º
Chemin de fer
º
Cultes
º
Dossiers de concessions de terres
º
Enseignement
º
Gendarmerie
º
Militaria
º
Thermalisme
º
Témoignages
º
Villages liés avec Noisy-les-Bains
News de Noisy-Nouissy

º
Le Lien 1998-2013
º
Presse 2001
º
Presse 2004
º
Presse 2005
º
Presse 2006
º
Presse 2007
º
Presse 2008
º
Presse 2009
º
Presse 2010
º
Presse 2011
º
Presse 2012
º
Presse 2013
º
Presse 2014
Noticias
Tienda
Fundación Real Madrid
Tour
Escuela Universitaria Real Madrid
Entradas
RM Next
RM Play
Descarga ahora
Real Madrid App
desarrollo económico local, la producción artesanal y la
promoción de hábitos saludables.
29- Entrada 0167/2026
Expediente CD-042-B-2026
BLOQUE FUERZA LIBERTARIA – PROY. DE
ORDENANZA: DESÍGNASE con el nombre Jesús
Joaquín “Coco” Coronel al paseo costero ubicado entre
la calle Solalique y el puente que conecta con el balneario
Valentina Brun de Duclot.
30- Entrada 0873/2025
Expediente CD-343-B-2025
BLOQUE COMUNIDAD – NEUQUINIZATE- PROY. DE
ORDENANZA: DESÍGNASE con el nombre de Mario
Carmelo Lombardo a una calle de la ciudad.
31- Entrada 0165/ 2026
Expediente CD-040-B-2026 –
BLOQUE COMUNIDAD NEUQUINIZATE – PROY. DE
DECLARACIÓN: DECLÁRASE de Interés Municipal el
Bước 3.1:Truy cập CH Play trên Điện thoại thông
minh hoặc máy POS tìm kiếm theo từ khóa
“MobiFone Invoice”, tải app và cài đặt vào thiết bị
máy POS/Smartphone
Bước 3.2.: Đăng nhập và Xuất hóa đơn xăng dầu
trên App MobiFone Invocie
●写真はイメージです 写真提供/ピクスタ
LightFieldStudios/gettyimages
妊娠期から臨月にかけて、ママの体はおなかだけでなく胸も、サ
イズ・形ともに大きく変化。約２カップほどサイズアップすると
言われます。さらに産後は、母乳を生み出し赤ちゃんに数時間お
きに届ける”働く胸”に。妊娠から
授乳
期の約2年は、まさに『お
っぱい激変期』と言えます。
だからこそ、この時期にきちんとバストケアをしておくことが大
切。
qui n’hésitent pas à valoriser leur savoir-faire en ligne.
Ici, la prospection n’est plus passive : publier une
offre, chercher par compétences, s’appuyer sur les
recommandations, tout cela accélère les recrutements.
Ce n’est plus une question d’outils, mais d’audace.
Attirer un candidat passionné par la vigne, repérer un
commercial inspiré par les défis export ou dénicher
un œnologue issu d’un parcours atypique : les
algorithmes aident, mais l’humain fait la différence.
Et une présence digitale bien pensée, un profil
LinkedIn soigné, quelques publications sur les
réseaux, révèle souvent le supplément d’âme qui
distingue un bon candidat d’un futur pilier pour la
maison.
-------
Could every record be printed again exactly as it reads?

• RESULT FOR THIS EXERCISE
º
Chemin de fer
º
Cultes
º
Dossiers de concessions de terres
º
Enseignement
º
Gendarmerie
º
Militaria
º
Thermalisme
º
Témoignages
º
Villages liés avec Noisy-les-Bains
News de Noisy-Nouissy

º
Le Lien 1998-2013
º
Presse 2001
º
Presse 2004
º
Presse 2005
º
Presse 2006
º
Presse 2007
º
Presse 2008
º
Presse 2009
º
Presse 2010
º
Presse 2011
º
Presse 2012
º
Presse 2013
º
Presse 2014
Noticias
Tienda
Fundación Real Madrid
Tour
Escuela Universitaria Real Madrid
Entradas
RM Next
RM Play
Descarga ahora
Real Madrid App
desarrollo económico local, la producción artesanal y la
promoción de hábitos saludables.
29- Entrada 0167/2026
Expediente CD-042-B-2026
BLOQUE FUERZA LIBERTARIA – PROY. DE
ORDENANZA: DESÍGNASE con el nombre Jesús
Joaquín “Coco” Coronel al paseo costero ubicado entre
la calle Solalique y el puente que conecta con el balneario
Valentina Brun de Duclot.
30- Entrada 0873/2025
Expediente CD-343-B-2025
BLOQUE COMUNIDAD – NEUQUINIZATE- PROY. DE
ORDENANZA: DESÍGNASE con el nombre de Mario
Carmelo Lombardo a una calle de la ciudad.
31- Entrada 0165/ 2026
Expediente CD-040-B-2026 –
BLOQUE COMUNIDAD NEUQUINIZATE – PROY. DE
DECLARACIÓN: DECLÁRASE de Interés Municipal el
Bước 3.1:Truy cập CH Play trên Điện thoại thông
minh hoặc máy POS tìm kiếm theo từ khóa
“MobiFone Invoice”, tải app và cài đặt vào thiết bị
máy POS/Smartphone
Bước 3.2.: Đăng nhập và Xuất hóa đơn xăng dầu
trên App MobiFone Invocie
●写真はイメージです 写真提供/ピクスタ
LightFieldStudios/gettyimages
妊娠期から臨月にかけて、ママの体はおなかだけでなく胸も、サ
イズ・形ともに大きく変化。約２カップほどサイズアップすると
言われます。さらに産後は、母乳を生み出し赤ちゃんに数時間お
きに届ける”働く胸”に。妊娠から
授乳
期の約2年は、まさに『お
っぱい激変期』と言えます。
だからこそ、この時期にきちんとバストケアをしておくことが大
切。
qui n’hésitent pas à valoriser leur savoir-faire en ligne.
Ici, la prospection n’est plus passive : publier une
offre, chercher par compétences, s’appuyer sur les
recommandations, tout cela accélère les recrutements.
Ce n’est plus une question d’outils, mais d’audace.
Attirer un candidat passionné par la vigne, repérer un
commercial inspiré par les défis export ou dénicher
un œnologue issu d’un parcours atypique : les
algorithmes aident, mais l’humain fait la différence.
Et une présence digitale bien pensée, un profil
LinkedIn soigné, quelques publications sur les
réseaux, révèle souvent le supplément d’âme qui
distingue un bon candidat d’un futur pilier pour la
maison.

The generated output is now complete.